# Material shown
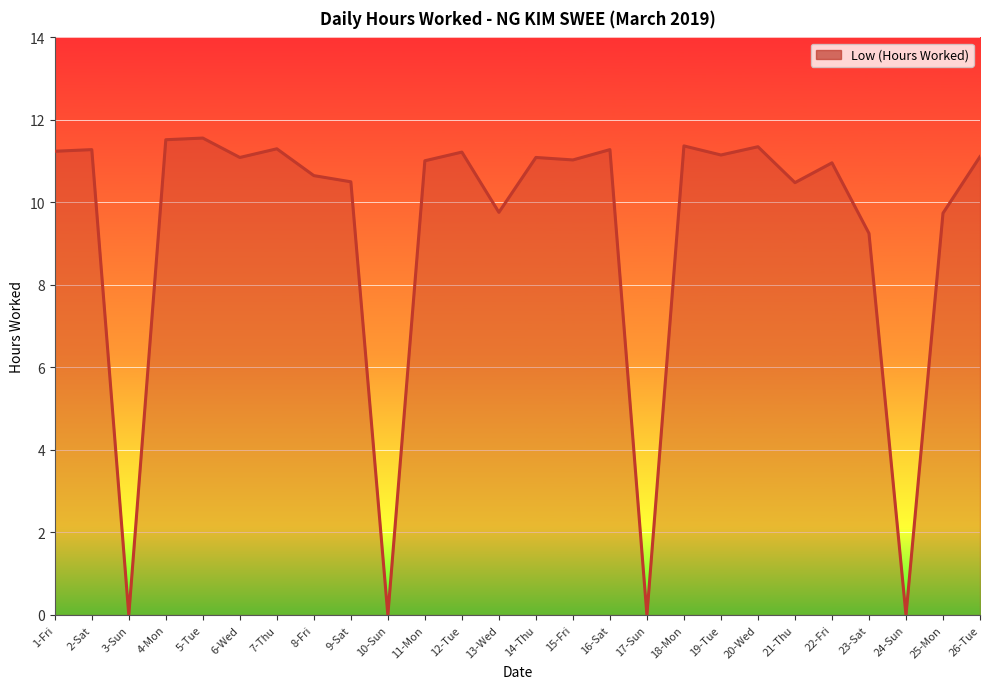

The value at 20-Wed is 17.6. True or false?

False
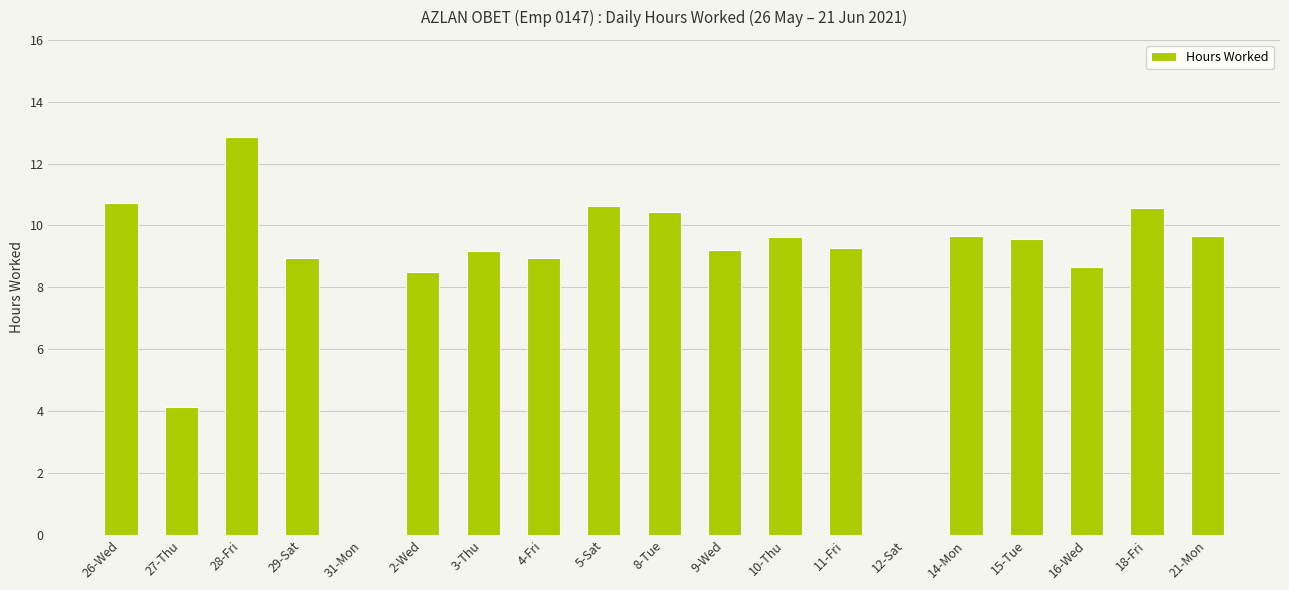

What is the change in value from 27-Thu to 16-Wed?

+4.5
---
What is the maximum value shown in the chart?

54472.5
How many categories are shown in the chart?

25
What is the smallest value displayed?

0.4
--
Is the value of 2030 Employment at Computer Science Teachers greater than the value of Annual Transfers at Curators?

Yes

# What the task requires
Pull out every line in the records above that contains the word "chart", and copy each one unchanged. Case counts.

# Result of this exercise
What is the maximum value shown in the chart?
How many categories are shown in the chart?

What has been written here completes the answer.